Saturday, January 17, 2009

The Cretaceous Parks of the Colorado Plateau: The Green Table

The Mancos Shale of the previous post is also an important component of the geology at one of the nation's premier national parks, Mesa Verde (tr: "green table"). The park is tucked away in the far southwest corner of Colorado adjacent to the Ute Reservation and the towns of Cortez and Mancos (from which the shale takes its name). The high mesa (8,000 feet +) slopes south towards the desert region of Four Corners and the Navajo Reservation, and is dissected by a series of deep canyons which also drain towards the desert.

The mesa lies at the east end of the "fertile crescent" mentioned previously here and here, where conditions were ideal for growing squash, beans and corn. At Hovenweep and Canyons of the Ancients, the soils formed on the surface of the Dakota Sandstone. At Mesa Verde, the Mancos covers the Dakota, and is in turn covered by three formations that represent the receding shorelines and river floodplains that lined the Western Cretaceous Seaway, the Cliff House Sandstone, the Menefee Formation, and the Point Lookout Sandstone. The formations are found elsewhere, with different names, but the three together are usually referred to as the Mesa Verde Group. The sandstones are resistant to erosion and form prominent cliffs wherever canyons have been carved. Water moves freely through the sands until it reaches a clay rich layer (like the Mancos) and then moves sideways until it can drain into the canyons as springs. The cement holding the sands together is easily dissolved at such sites, and as the sand washes away, prominent alcoves have developed (the National Park Service has a nice review of the geology here).

Although the region is steeped in beautiful scenery, Mesa Verde was established as a national park in 1906 for the purpose of protected the spectacular cliff dwellings of the Ancestral Pueblo people. The mesa, as mentioned before, was a good site for agriculture. It was sort of a compromise; low enough to have a long growing season, but high enough to receive sufficent moisture in most years.

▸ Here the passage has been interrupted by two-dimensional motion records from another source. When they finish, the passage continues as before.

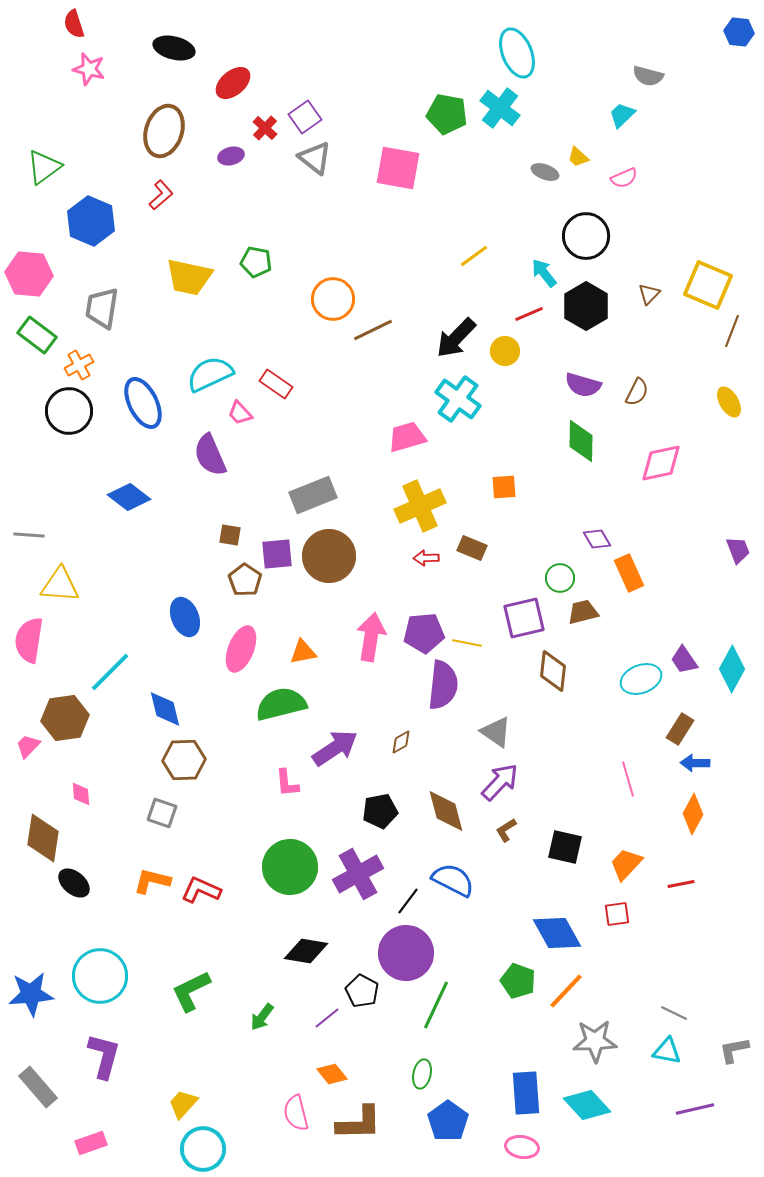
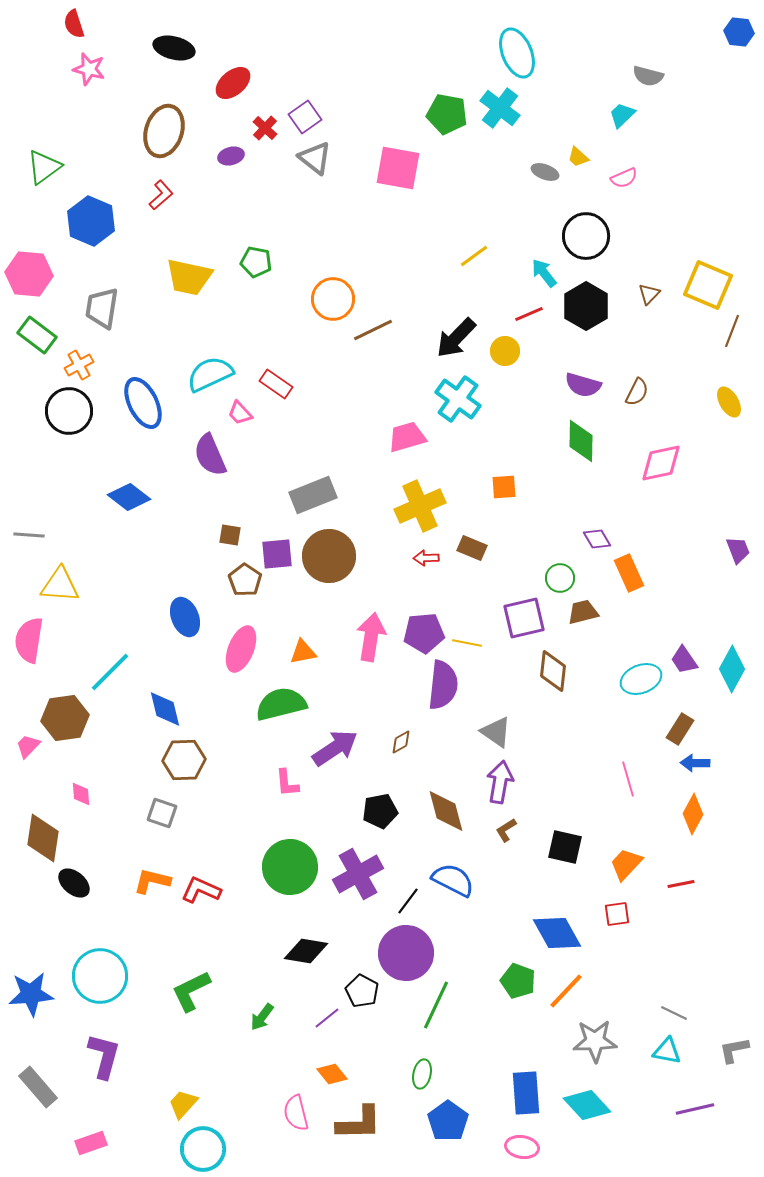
purple arrow at (500, 782): rotated 33 degrees counterclockwise
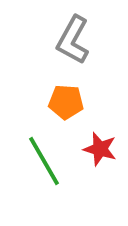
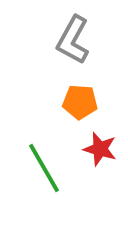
orange pentagon: moved 14 px right
green line: moved 7 px down
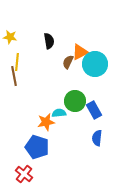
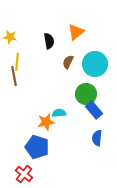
orange triangle: moved 4 px left, 20 px up; rotated 12 degrees counterclockwise
green circle: moved 11 px right, 7 px up
blue rectangle: rotated 12 degrees counterclockwise
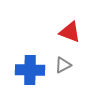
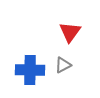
red triangle: rotated 45 degrees clockwise
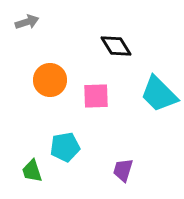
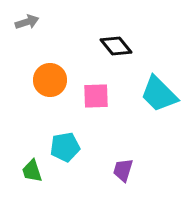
black diamond: rotated 8 degrees counterclockwise
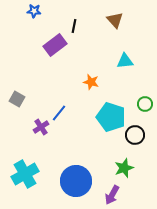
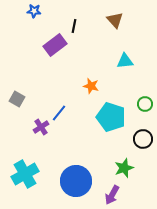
orange star: moved 4 px down
black circle: moved 8 px right, 4 px down
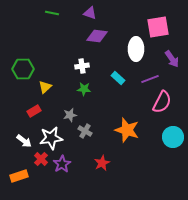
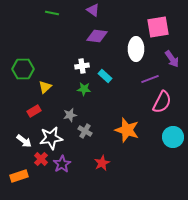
purple triangle: moved 3 px right, 3 px up; rotated 16 degrees clockwise
cyan rectangle: moved 13 px left, 2 px up
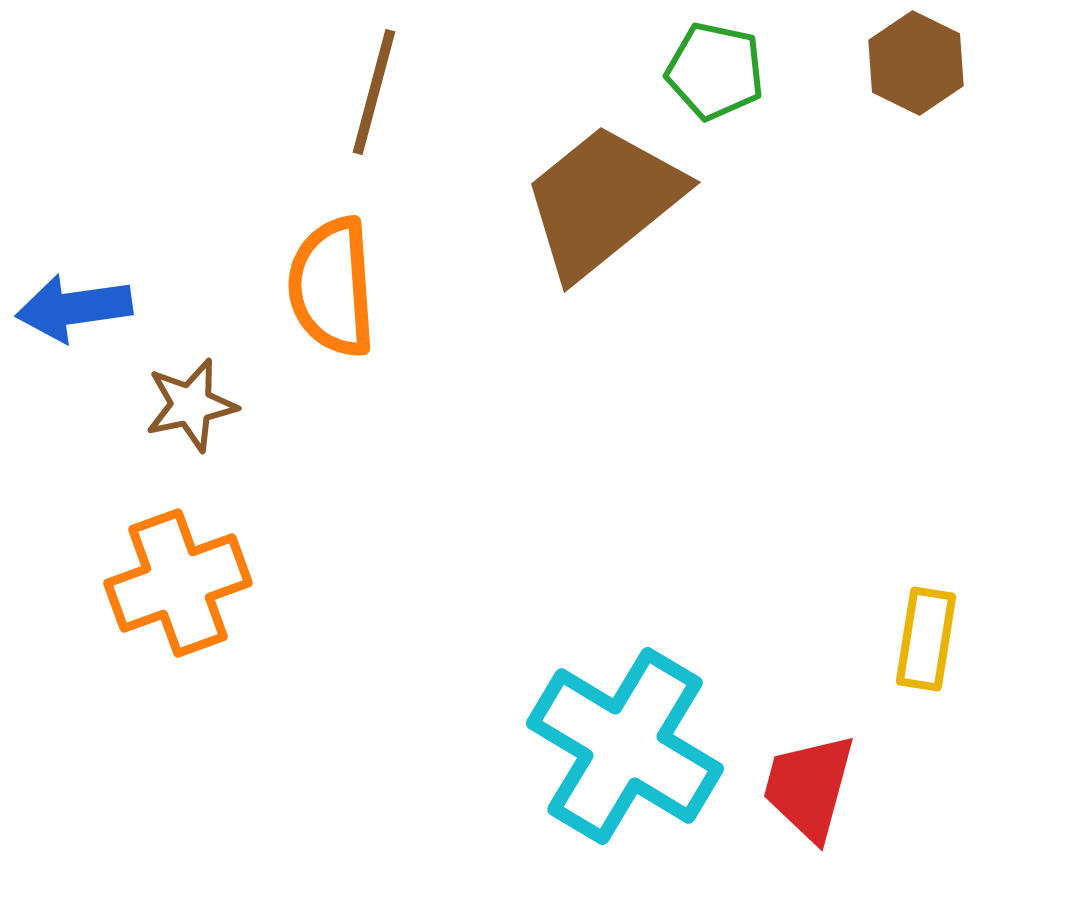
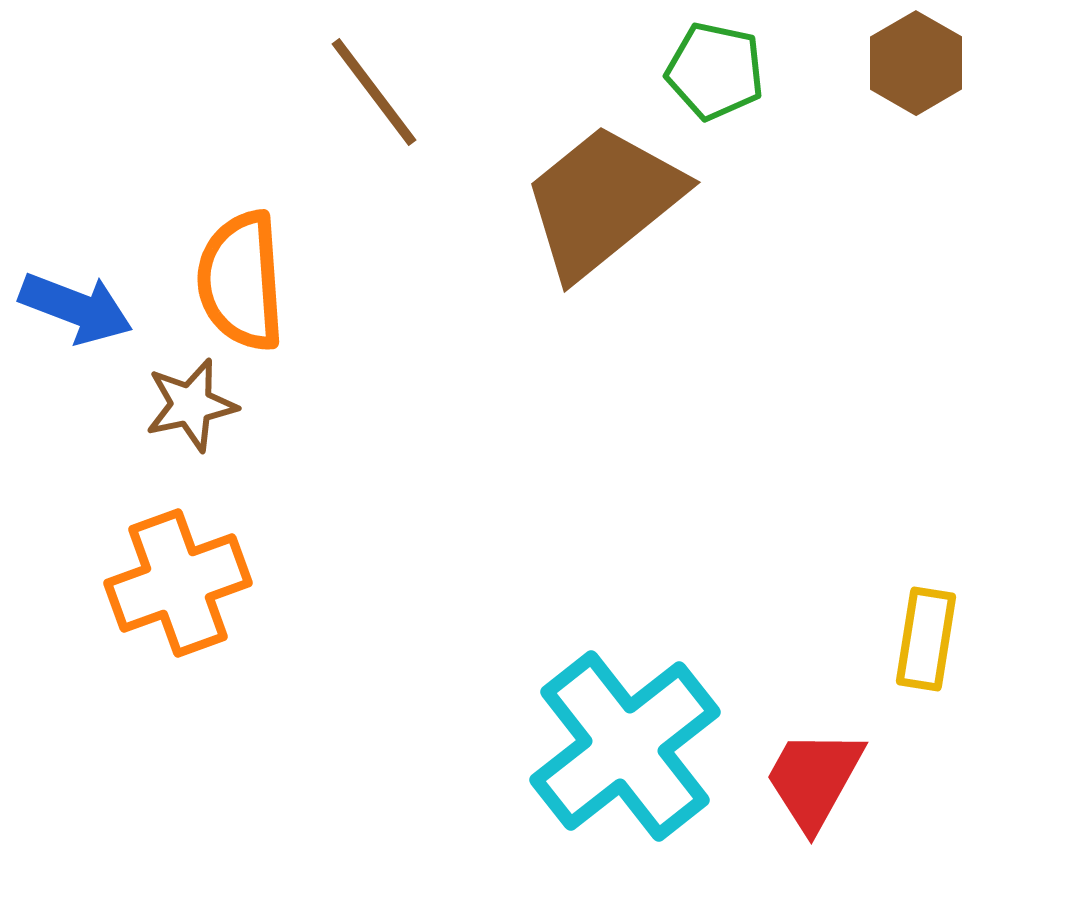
brown hexagon: rotated 4 degrees clockwise
brown line: rotated 52 degrees counterclockwise
orange semicircle: moved 91 px left, 6 px up
blue arrow: moved 2 px right; rotated 151 degrees counterclockwise
cyan cross: rotated 21 degrees clockwise
red trapezoid: moved 5 px right, 8 px up; rotated 14 degrees clockwise
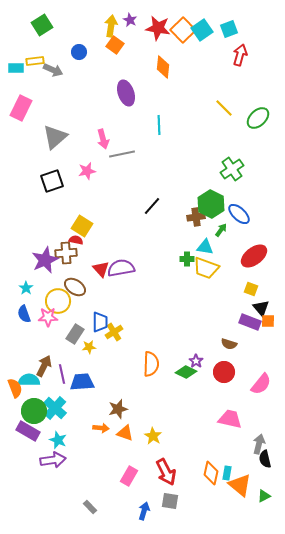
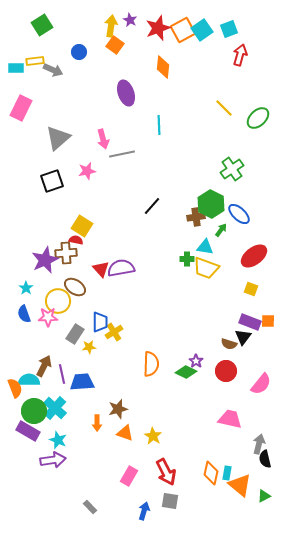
red star at (158, 28): rotated 30 degrees counterclockwise
orange square at (183, 30): rotated 15 degrees clockwise
gray triangle at (55, 137): moved 3 px right, 1 px down
black triangle at (261, 308): moved 18 px left, 29 px down; rotated 18 degrees clockwise
red circle at (224, 372): moved 2 px right, 1 px up
orange arrow at (101, 428): moved 4 px left, 5 px up; rotated 84 degrees clockwise
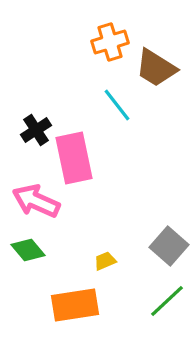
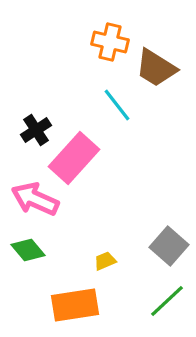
orange cross: rotated 30 degrees clockwise
pink rectangle: rotated 54 degrees clockwise
pink arrow: moved 1 px left, 2 px up
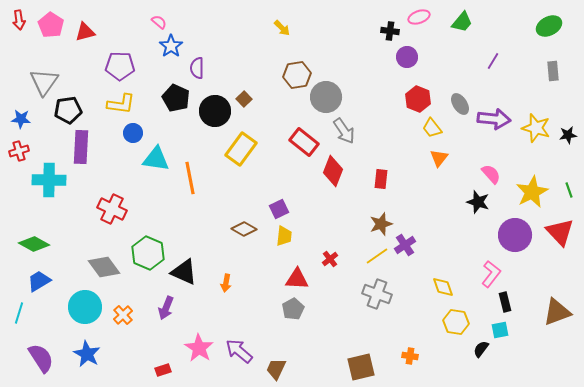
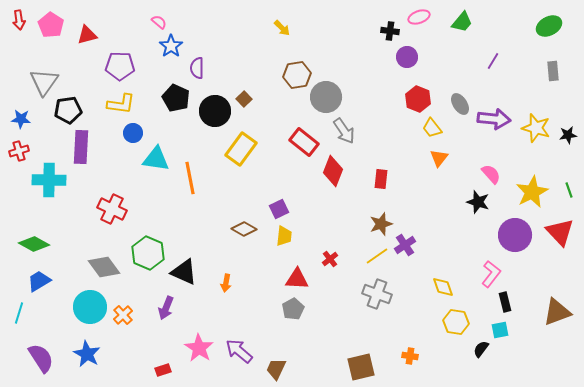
red triangle at (85, 32): moved 2 px right, 3 px down
cyan circle at (85, 307): moved 5 px right
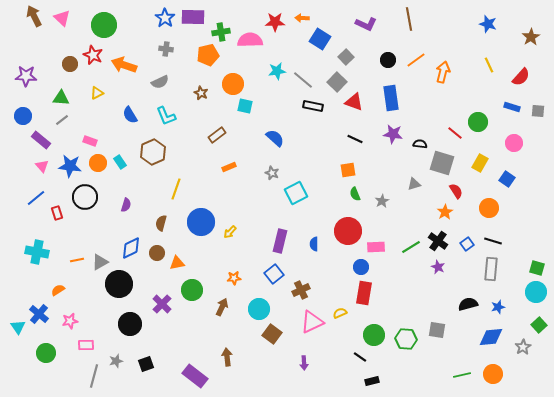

Nomadic peoples had moved through the area over thousands of years hunting and foraging, but the region was not settled in a permanent way until about 550AD (see here for a nice NPS review of the archaeology). It is not usually recognized, but for 500 years the Puebloan people did not live in cliff dwellings at all. They first lived in pit houses on the mesa surface, and later built small villages, also on the mesa surface. Looking at the semiarid forest of pinon and juniper that covers the surface of the plateau today, it is hard to believe that at one time, most of the park area was under cultivation. The farmers built reservoirs and check dams to prevent soil erosion, and most of the land was being used to support the population. The cliff dwellings for which the park is most famous were generally built during the final century of habitation, from around 1190 to 1270 AD. The dwellings certainly look defensive in nature, and when they were abandoned, so was the entire region. The reasons are not clearly known, but drought, resource depletion, warfare, or disease may have played a part. The survivors moved south and west to Arizona (the Hopi) and New Mexico (the Pueblo people) where they live today.

Something like 4,700 archaeological sites have been identified in the park, of which 600 are the popular cliff dwellings. Many sites were exposed in the last decade or so when something like two-thirds of the park burned in a series of intense fires. Although the fires severely damaged many sites, others were found for the first time. Many of the sites were severely vandalized by pot-hunters before the park was established, and the park service is vigilant about protecting what remains. Most of the dwellings and village sites are closed to visitation, but numerous pullouts on park roads allow visitors to look down into the alcoves. A number of the mesa-top sites can be accessed from the park roads. Spruce Tree, Cliff Palace, Long House and Balcony House are four of the larger alcove villages that can be toured (reservations required for the last three). Speaking from personal experience, Balcony House is one of the best tours, as you get a real sense of the inaccessibility of the villages: you must climb several tall ladders to get into the alcove, and must crawl through a few passageways to see the entire village.

If you visit the area with a geology crew, the park has a nice campground which is rarely crowded, with showers and a grocery store nearby. Motels and supplies are available in Cortez, Mancos or Durango. Oh, and try the Navajo Tacos at the Farview Lodge!